_Задания_
**A)** Где, по словам рецензии, трудился Алексей Ильичев?
**B)** Перепишите отрывок рецензии от «Книга стихов Ильичева, которую» до «этом весь Ильичев.», заменив «Название» на «Заглавие».

Алексей Ильичев. Праздник проигравших. Поэты антологии «Уйти. Остаться. Жить». Составитель Борис Кутенков. Предисловие Ольги Балла, послесловие Полины Барсковой*. Москва, «Выргород», 2025

 


 

Светлана Михеева // Формаслов
Светлана Михеева // Формаслов

За всем, что написано об Алексее Ильичеве (1970 – 1995), скрыто недоумение. Сдержанное — в случае с теми, кто его знал (в основном участниками питерского ЛИТО Вячеслава Лейкина), более явное — у тех, кто писал о нем после, не застав живым. Вероятно, возникало оно отчасти из-за несоответствия общественным представлениям и социальным ожиданиям. У парня была биография, как сказано в одной сетевой публикации, «простая до неприличия» (Вадим Пугач: «Учитывая небогатую и недлинную биографию И., о нем можно было бы сказать, что он «дитя рабочей окраины»). Выходец из грубой рабочей среды, сам трудится на стройке — но при этом его легко принять и за композитора, и за студента. О нем всегда приводятся слова Натальи Абельской (журналистка и поэтесса в начале девяностых открыла Ильичеву ЛИТО Лейкина, где сама занималась) как о человеке без внешности и личной истории, не привязанном ни к какому статусу: «Он казался вам тем, за кого вы готовы были его принять». Это ощущение неопределенности, неясности или недосказанности, вряд ли комфортное для окружающих, поддерживалось и его стихами, лишенными, на первый взгляд, теплого человеческого присутствия — каких-то особенностей, привычек, обыденного взгляда на житейские вещи.

Но это недоумение все же — в глазах смотрящего. Даром бесконечных превращений Ильичев, думается, не обладал; судя по текстам — ничего о себе не скрывал, напротив, демонстрировал свободу быть, а не казаться. Но, возможно, именно этим еще больше затмевал смотрящим доступ к чертам, способным его сиюминутно определить, преподнести как устойчивый социальный тип, предлагающим ключ к пониманию его поэтической программы.

Книга стихов Ильичева, которую издали в мемориальной серии, таким ключом как раз является: она предоставляет читательскому вниманию большой корпус стихов, значительная часть которых датирована последними годами жизни. Название для книги выбрано очень точно: проигравшие — это ровно все живущие, а праздник, в ловушку которого они попали, — это, внезапно, их жизнь. Об этом весь Ильичев.

_Исходные данные_
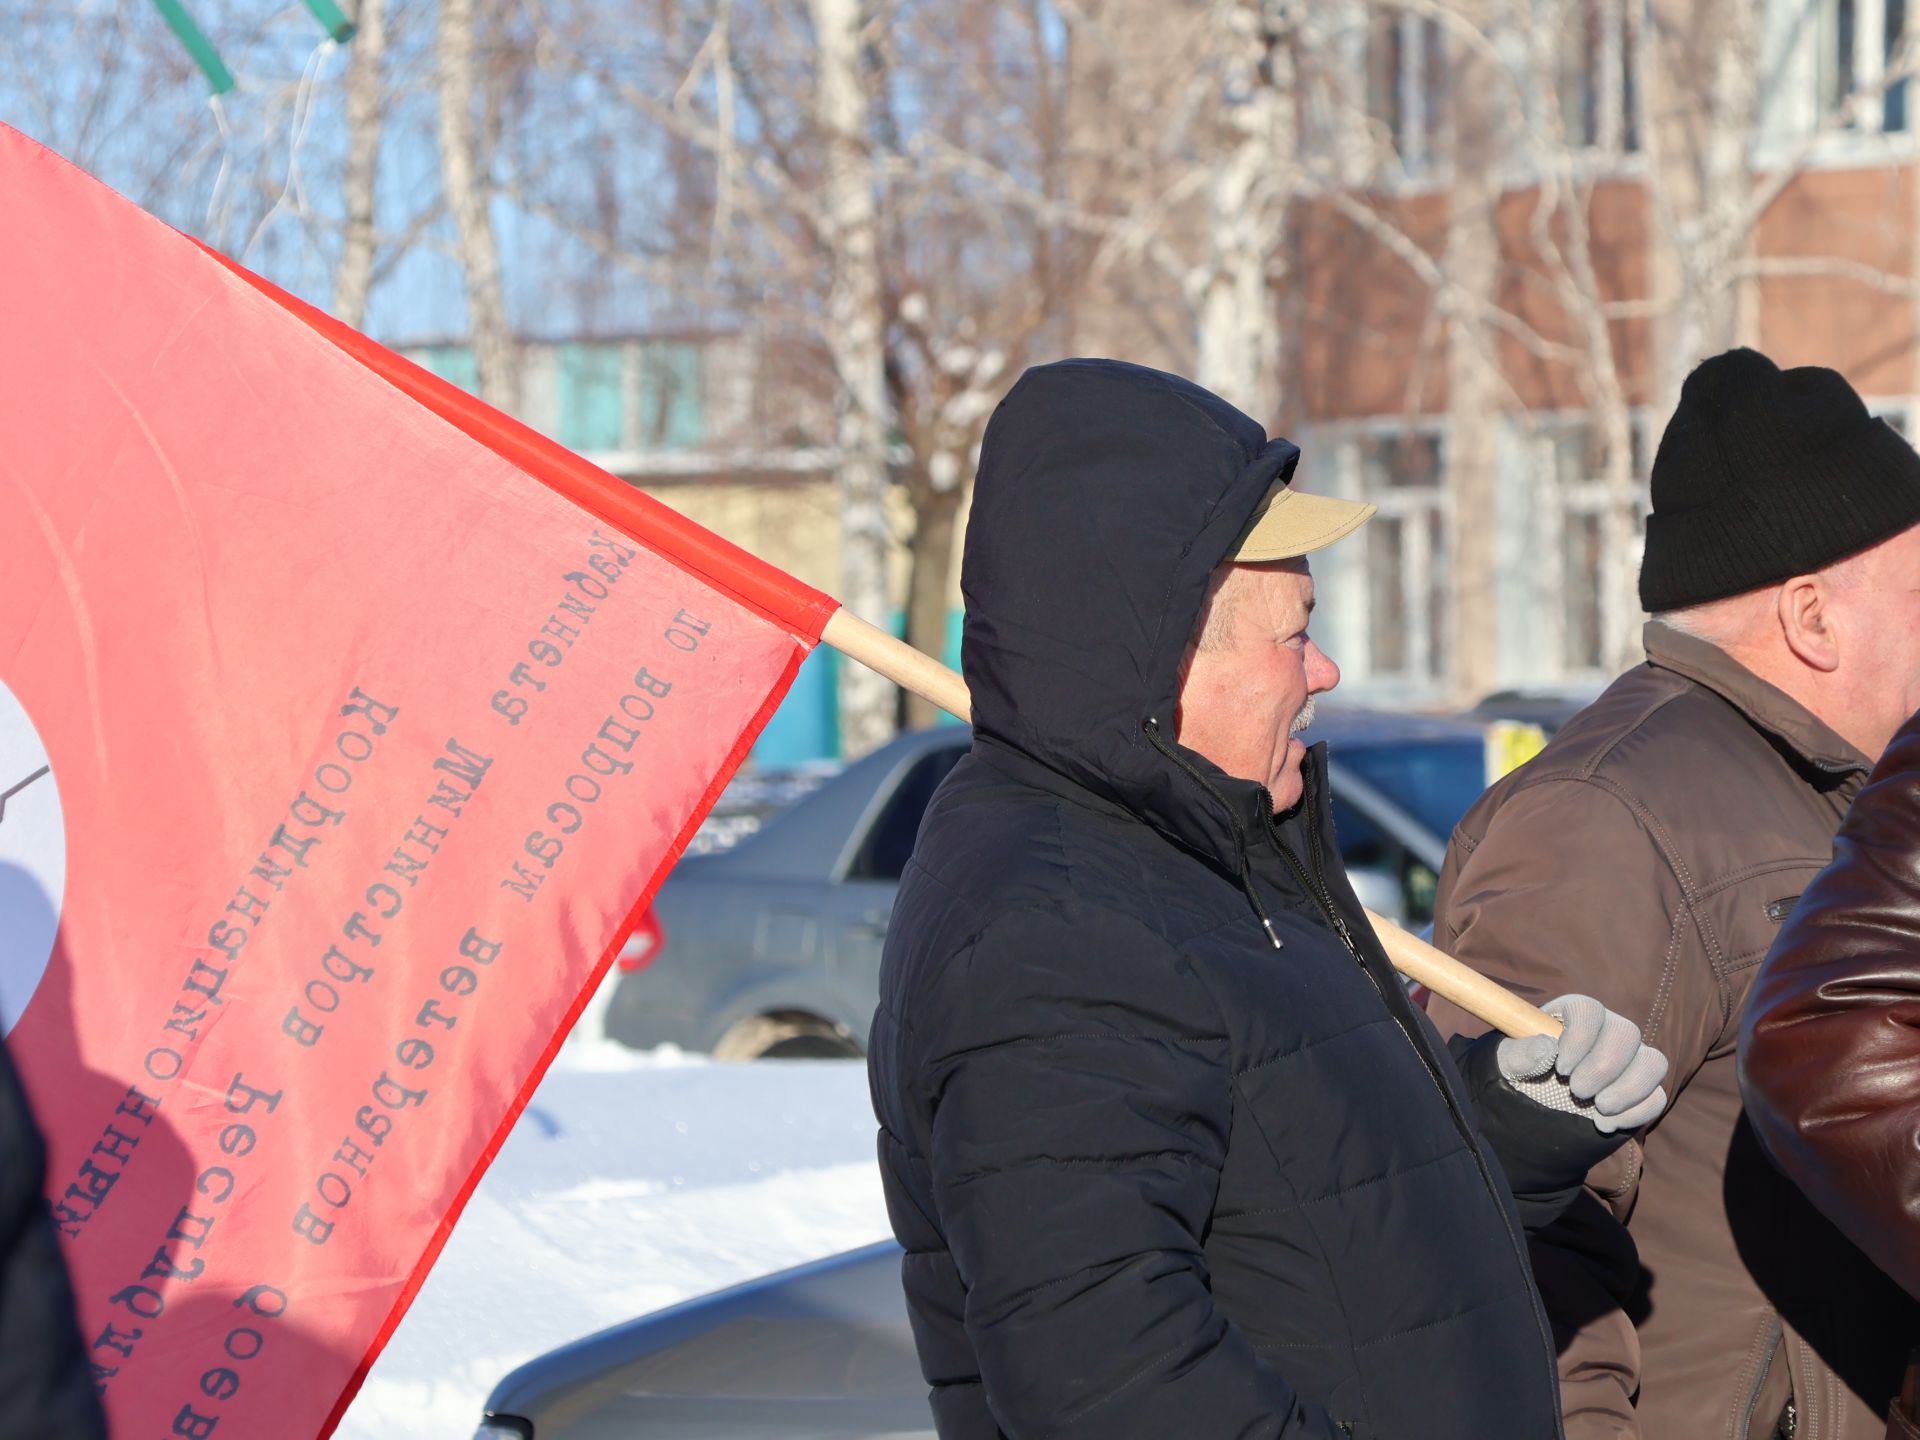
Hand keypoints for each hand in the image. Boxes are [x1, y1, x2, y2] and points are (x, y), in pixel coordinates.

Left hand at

_Ответы_
**A)** На стройке.

**B)**
Книга стихов Ильичева, которую издали в мемориальной серии, таким ключом как раз является: она предоставляет читательскому вниманию большой корпус стихов, значительная часть которых датирована последними годами жизни. Заглавие для книги выбрано очень точно: проигравшие — это ровно все живущие, а праздник, в ловушку которого они попали, — это, внезапно, их жизнь. Об этом весь Ильичев.